If you decided to take better care of your finances and started doing research on how to do so, chances are you stumbled upon the term “self-managed super fund” here and there. It’s not a coincidence this happened because a self-managed super fund can indeed play a huge role in how well you’re managing your money. But what exactly is a self-managed fund and what benefits does it come with? Read on to find out.
What’s a self-managed super fund?
What makes this type of a super fund different from any other types is the fact that you and other members of your fund are also trustees. This means that you and other members have way more control of the fund and can tailor it according to your needs. A self-managed super fund can have up to four members and it has for a goal to provide you with financial benefits once you retire. Alternatively, its purpose is to provide beneficiaries on death.
As mentioned above, one of the best things about self-managed super funds is the control you have over your investments. Traditional super funds usually allow members of the fund to invest their money into shares and property with a number of restrictions. With self-managed funds, not only that there are fewer restrictions but there are more investment options for you and other members of the fund to consider. For example, you can consider putting your money into stuff such as precious metals. On top of this, there’s also more flexibility when it comes to borrowing money within the fund.
Ability to borrow for the fund
Another great thing about self-managed funds is that you can actually borrow money to increase your fund.
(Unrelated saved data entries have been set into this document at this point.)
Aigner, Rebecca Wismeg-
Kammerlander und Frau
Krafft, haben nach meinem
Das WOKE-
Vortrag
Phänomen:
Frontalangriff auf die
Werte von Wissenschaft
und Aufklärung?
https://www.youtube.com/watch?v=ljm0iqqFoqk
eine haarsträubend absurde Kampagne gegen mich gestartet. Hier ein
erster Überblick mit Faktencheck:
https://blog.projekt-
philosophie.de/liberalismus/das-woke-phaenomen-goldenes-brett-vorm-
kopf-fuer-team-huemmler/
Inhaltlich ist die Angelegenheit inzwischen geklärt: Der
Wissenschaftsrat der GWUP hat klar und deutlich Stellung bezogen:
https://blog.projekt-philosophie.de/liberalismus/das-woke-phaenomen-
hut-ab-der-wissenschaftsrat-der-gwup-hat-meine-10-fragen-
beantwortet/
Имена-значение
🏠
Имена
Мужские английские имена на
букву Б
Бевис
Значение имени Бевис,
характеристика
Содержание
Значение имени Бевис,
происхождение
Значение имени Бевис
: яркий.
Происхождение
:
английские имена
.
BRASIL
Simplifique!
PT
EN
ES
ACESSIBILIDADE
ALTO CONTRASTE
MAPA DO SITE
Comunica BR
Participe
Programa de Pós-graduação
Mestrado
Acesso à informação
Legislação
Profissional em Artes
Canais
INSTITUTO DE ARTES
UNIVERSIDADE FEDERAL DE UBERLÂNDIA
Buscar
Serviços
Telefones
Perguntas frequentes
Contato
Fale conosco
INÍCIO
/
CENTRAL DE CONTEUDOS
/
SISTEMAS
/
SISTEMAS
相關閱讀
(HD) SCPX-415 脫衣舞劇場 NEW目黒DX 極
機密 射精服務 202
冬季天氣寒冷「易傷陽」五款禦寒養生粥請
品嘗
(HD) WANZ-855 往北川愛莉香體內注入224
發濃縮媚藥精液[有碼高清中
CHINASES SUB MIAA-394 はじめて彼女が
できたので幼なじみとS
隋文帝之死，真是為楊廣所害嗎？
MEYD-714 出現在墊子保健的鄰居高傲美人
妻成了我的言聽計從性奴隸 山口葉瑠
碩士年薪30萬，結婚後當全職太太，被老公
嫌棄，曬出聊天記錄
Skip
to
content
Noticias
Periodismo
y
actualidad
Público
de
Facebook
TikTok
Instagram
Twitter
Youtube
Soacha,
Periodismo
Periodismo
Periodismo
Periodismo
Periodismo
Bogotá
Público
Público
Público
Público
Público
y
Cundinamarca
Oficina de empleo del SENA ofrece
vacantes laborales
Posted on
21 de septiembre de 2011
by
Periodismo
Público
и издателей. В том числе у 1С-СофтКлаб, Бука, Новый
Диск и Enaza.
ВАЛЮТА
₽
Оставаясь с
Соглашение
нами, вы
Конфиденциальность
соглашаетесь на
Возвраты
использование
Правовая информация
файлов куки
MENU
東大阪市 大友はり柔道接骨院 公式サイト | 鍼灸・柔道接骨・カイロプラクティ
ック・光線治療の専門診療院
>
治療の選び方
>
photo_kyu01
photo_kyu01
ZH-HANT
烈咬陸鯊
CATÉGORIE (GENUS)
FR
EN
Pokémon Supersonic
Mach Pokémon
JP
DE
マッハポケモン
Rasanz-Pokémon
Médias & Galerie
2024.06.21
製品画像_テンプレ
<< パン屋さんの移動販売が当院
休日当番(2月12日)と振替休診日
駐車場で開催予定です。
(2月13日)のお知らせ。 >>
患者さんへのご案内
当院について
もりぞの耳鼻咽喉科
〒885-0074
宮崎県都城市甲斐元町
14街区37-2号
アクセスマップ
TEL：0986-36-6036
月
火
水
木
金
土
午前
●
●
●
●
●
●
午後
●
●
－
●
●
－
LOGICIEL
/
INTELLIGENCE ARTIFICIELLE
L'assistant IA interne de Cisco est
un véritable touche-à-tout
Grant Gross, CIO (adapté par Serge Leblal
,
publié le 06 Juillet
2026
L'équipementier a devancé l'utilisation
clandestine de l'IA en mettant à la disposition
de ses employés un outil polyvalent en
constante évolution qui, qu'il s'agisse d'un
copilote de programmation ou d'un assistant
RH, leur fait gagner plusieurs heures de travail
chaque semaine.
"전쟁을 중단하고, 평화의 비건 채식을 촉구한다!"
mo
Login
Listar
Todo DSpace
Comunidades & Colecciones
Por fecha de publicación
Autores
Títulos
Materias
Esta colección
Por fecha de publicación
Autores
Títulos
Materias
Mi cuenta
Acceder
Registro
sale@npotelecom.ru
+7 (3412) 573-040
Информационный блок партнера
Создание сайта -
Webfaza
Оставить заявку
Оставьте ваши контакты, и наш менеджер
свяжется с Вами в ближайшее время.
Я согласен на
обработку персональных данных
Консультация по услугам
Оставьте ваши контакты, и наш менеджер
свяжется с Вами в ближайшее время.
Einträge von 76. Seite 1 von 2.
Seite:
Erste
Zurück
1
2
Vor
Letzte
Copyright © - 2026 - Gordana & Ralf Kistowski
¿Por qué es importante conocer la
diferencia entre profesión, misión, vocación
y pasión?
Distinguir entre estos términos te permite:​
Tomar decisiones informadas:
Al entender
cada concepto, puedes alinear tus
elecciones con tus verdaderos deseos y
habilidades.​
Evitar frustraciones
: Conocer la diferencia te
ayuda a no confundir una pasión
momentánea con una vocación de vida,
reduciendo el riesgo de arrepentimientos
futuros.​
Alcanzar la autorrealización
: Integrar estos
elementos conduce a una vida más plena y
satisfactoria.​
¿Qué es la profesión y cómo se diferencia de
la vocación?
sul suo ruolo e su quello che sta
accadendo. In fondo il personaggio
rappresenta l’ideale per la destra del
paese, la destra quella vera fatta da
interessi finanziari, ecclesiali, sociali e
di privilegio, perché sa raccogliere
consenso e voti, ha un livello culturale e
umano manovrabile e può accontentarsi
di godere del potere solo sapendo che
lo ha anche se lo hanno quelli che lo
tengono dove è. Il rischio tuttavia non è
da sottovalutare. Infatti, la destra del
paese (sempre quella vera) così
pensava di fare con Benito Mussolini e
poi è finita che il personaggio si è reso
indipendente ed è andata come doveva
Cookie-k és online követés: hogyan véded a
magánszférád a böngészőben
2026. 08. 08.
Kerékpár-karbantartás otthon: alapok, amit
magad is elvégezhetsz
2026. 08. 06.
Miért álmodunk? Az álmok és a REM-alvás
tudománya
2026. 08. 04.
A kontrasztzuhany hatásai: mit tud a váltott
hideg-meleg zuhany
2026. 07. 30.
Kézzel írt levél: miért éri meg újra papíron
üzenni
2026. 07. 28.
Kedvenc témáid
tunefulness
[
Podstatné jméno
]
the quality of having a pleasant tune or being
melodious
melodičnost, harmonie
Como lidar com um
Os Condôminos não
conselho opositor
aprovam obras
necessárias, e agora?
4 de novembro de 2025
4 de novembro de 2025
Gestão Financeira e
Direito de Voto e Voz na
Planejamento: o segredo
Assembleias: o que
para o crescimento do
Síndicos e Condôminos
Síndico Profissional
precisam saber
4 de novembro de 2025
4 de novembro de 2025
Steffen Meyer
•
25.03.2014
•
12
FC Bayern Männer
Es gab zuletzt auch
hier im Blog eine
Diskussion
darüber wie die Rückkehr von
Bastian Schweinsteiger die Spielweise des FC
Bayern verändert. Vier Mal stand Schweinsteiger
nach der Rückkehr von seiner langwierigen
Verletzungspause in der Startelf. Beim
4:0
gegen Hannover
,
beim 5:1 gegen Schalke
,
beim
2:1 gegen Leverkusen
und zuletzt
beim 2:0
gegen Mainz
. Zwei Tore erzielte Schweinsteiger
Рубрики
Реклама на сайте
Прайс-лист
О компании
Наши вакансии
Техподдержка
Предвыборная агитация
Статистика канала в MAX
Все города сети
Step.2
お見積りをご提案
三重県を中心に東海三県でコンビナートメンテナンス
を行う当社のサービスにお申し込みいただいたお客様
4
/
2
Let’s say you’re $100,000 short of buying a property your self managed super fund wants to invest in. You can borrow that amount and make your investment earlier than you’d otherwise be able to. Just bear in mind that there are restrictions when it comes to borrowing money for your fund. For example, the resource loan you’re able can get cannot exceed about 65 percent of the purchase price of the property. Also, the money can be used for buying it but not for remodeling.
When you’re a member of the self-managed fund, you also have more flexibility regarding your contributions to the fund. The best part of it is that you can use it to minimize the amount of money you and other members of the fund have to pay through taxes. The way it works is that you have to time your pensions and target franking credits. Another important thing to mention is that there’s only a single tax return even though your fund can have four members.
Helping protect assets
This is often a deal-breaker for people looking to invest in a self-managed super fund. Let’s say you’re running a business and you want to protect some of your assets in case your company fails. Even though the assets you invested in the fund are yours, they are protected from creditors in case something happens to your business. In fact, your super fund might become the only asset you’re left with in case your business shuts down. Just have in mind that you also can’t withdraw your money and use it to help your business overcome the problems it’s facing.
For anyone looking to gain better control of their finances and ensure they have enough money once they retire, investing in a self-managed super fund can turn out to be an amazing idea. Just make sure you do your research before you put your money into it and you’ll have absolutely nothing to worry about.